WHAT IS EXPECTED:
For each line of the data that includes the word "ήταν", copy the line.
(Beginning of RECORDS FOR THE TASK)
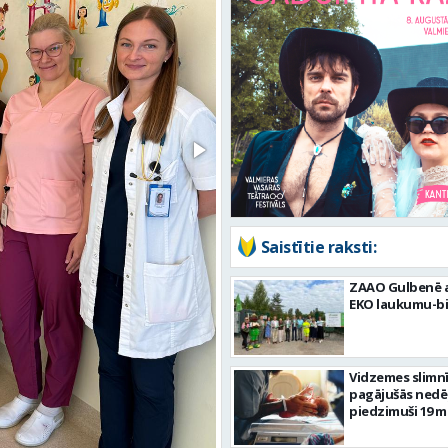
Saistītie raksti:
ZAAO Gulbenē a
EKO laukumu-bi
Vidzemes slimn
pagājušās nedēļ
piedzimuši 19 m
(End of RECORDS FOR THE TASK)
(Beginning of RECORDS FOR THE TASK)
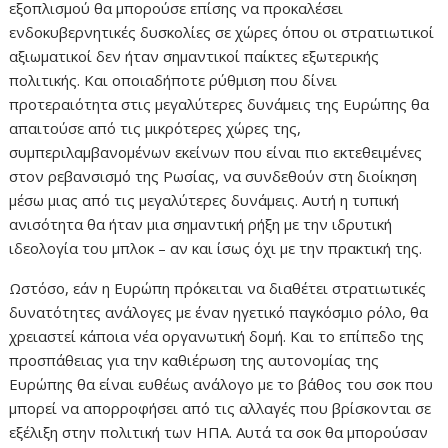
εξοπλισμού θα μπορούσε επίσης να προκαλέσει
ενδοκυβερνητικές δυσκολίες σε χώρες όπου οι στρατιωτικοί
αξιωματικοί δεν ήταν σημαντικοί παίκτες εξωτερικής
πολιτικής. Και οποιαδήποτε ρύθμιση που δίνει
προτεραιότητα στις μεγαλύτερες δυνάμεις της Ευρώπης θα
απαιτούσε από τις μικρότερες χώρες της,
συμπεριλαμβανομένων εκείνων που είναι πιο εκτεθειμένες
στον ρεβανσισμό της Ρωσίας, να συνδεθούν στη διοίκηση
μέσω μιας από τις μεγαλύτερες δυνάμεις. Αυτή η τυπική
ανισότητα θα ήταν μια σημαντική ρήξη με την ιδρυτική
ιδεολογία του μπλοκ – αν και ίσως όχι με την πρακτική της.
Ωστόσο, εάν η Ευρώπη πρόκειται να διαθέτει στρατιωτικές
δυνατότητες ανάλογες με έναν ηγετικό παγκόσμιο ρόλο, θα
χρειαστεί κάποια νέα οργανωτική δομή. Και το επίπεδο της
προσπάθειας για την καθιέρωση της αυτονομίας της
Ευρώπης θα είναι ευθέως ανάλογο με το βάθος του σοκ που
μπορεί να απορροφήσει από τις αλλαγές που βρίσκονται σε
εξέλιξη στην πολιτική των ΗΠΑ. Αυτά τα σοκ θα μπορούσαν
(End of RECORDS FOR THE TASK)
SOLUTION FOR THIS PROBLEM:
αξιωματικοί δεν ήταν σημαντικοί παίκτες εξωτερικής
ανισότητα θα ήταν μια σημαντική ρήξη με την ιδρυτική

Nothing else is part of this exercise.